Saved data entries
========================================
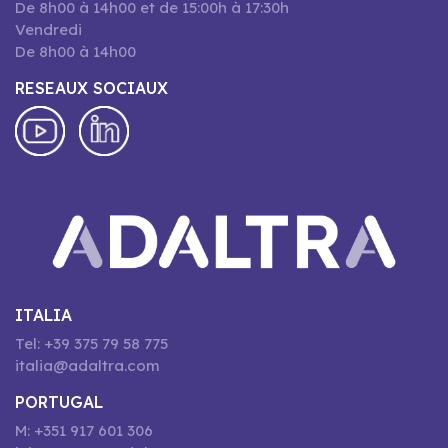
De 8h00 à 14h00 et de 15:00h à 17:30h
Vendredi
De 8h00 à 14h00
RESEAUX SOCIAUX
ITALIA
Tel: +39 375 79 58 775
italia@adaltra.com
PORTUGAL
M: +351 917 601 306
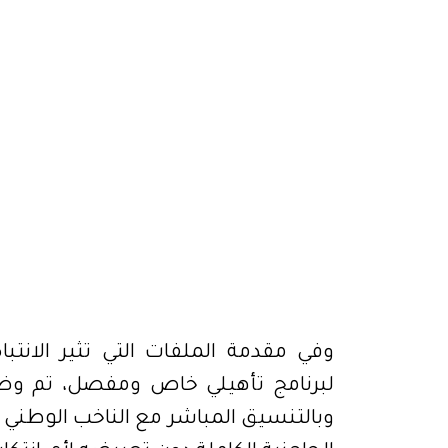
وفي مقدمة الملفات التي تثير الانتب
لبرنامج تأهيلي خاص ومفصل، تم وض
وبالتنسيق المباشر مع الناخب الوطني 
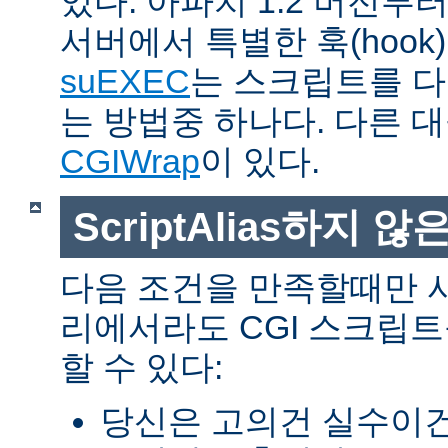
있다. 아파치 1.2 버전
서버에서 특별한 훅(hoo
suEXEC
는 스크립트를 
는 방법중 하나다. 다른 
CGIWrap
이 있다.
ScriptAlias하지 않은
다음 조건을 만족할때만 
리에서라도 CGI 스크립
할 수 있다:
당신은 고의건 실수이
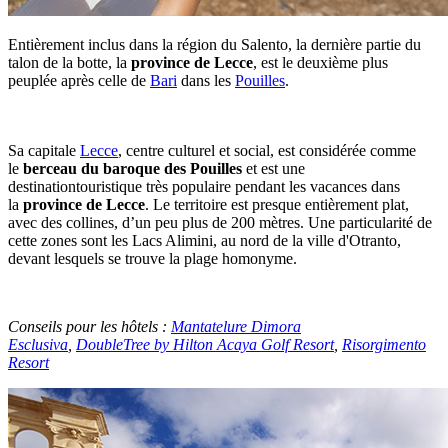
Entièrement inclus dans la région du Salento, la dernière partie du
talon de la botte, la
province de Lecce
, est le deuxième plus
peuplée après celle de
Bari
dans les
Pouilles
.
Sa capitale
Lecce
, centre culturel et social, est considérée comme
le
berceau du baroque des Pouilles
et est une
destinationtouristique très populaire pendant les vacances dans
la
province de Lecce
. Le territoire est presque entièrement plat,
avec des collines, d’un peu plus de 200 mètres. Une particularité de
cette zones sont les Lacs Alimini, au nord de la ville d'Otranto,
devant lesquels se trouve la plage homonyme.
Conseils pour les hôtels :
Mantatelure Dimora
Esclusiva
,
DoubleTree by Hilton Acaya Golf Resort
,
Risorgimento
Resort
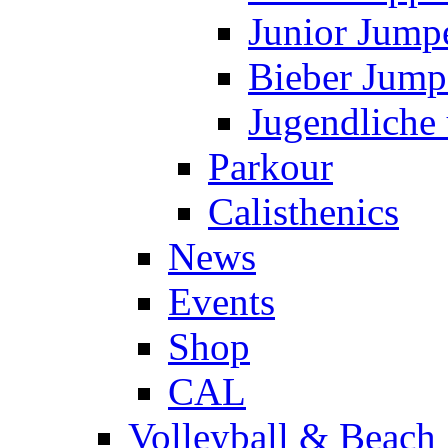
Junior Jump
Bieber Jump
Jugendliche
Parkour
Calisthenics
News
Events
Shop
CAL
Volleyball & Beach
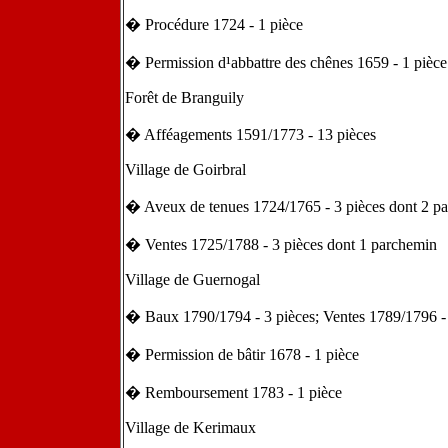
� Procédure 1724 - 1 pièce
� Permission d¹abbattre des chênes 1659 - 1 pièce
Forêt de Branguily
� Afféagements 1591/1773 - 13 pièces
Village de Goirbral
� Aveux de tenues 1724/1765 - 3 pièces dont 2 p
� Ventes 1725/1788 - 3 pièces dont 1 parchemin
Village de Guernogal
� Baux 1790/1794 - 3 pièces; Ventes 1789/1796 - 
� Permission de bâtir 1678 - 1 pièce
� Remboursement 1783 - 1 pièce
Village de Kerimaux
========================================
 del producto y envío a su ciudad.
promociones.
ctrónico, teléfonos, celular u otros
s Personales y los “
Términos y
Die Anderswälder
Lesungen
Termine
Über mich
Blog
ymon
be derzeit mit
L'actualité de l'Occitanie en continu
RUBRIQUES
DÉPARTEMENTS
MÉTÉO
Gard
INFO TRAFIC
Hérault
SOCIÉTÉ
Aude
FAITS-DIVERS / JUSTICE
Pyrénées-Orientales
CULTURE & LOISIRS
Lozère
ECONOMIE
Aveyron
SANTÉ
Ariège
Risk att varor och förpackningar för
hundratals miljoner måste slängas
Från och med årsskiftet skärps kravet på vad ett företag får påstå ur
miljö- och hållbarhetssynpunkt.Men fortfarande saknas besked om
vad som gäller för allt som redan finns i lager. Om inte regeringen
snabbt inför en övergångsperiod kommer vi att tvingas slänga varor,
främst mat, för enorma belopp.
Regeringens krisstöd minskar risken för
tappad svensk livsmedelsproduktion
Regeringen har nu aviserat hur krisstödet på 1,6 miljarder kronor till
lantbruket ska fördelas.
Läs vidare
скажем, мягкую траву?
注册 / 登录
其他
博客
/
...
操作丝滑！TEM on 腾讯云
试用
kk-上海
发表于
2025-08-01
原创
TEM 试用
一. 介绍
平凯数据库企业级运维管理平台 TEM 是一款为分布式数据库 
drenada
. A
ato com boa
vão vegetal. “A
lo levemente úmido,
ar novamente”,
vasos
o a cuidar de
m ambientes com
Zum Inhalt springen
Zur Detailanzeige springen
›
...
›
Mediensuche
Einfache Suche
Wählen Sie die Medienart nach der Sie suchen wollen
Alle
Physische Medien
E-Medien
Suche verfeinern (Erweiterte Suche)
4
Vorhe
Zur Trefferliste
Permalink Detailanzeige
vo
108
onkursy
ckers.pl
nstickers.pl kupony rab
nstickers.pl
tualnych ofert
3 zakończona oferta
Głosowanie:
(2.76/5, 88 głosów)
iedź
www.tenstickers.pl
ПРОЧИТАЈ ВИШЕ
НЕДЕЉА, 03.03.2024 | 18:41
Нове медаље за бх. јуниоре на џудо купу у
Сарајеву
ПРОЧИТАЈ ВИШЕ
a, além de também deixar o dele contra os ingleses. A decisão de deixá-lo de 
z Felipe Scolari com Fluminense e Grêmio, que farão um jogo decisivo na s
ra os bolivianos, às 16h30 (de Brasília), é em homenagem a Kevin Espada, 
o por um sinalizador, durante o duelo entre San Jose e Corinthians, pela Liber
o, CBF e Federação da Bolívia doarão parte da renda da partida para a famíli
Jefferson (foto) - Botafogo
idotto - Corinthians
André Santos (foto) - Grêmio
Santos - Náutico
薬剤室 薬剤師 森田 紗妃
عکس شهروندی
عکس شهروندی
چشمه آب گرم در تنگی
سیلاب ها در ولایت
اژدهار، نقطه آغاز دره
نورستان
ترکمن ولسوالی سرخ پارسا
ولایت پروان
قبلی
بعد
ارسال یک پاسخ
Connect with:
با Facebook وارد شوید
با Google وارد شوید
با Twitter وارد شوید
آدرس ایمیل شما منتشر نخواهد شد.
========================================
(Aim of the exercise):
Arrange the lines from the one containing "del producto y envío a su ciudad." through the one containing "tappad svensk livsmedelsproduktion" as a JSON list of strings, with one string per line and any blank lines omitted.

(Response):
[
  " del producto y envío a su ciudad.",
  "promociones.",
  "ctrónico, teléfonos, celular u otros",
  "s Personales y los “",
  "Términos y",
  "Die Anderswälder",
  "Lesungen",
  "Termine",
  "Über mich",
  "Blog",
  "ymon",
  "be derzeit mit",
  "L'actualité de l'Occitanie en continu",
  "RUBRIQUES",
  "DÉPARTEMENTS",
  "MÉTÉO",
  "Gard",
  "INFO TRAFIC",
  "Hérault",
  "SOCIÉTÉ",
  "Aude",
  "FAITS-DIVERS / JUSTICE",
  "Pyrénées-Orientales",
  "CULTURE & LOISIRS",
  "Lozère",
  "ECONOMIE",
  "Aveyron",
  "SANTÉ",
  "Ariège",
  "Risk att varor och förpackningar för",
  "hundratals miljoner måste slängas",
  "Från och med årsskiftet skärps kravet på vad ett företag får påstå ur",
  "miljö- och hållbarhetssynpunkt.Men fortfarande saknas besked om",
  "vad som gäller för allt som redan finns i lager. Om inte regeringen",
  "snabbt inför en övergångsperiod kommer vi att tvingas slänga varor,",
  "främst mat, för enorma belopp.",
  "Regeringens krisstöd minskar risken för",
  "tappad svensk livsmedelsproduktion"
]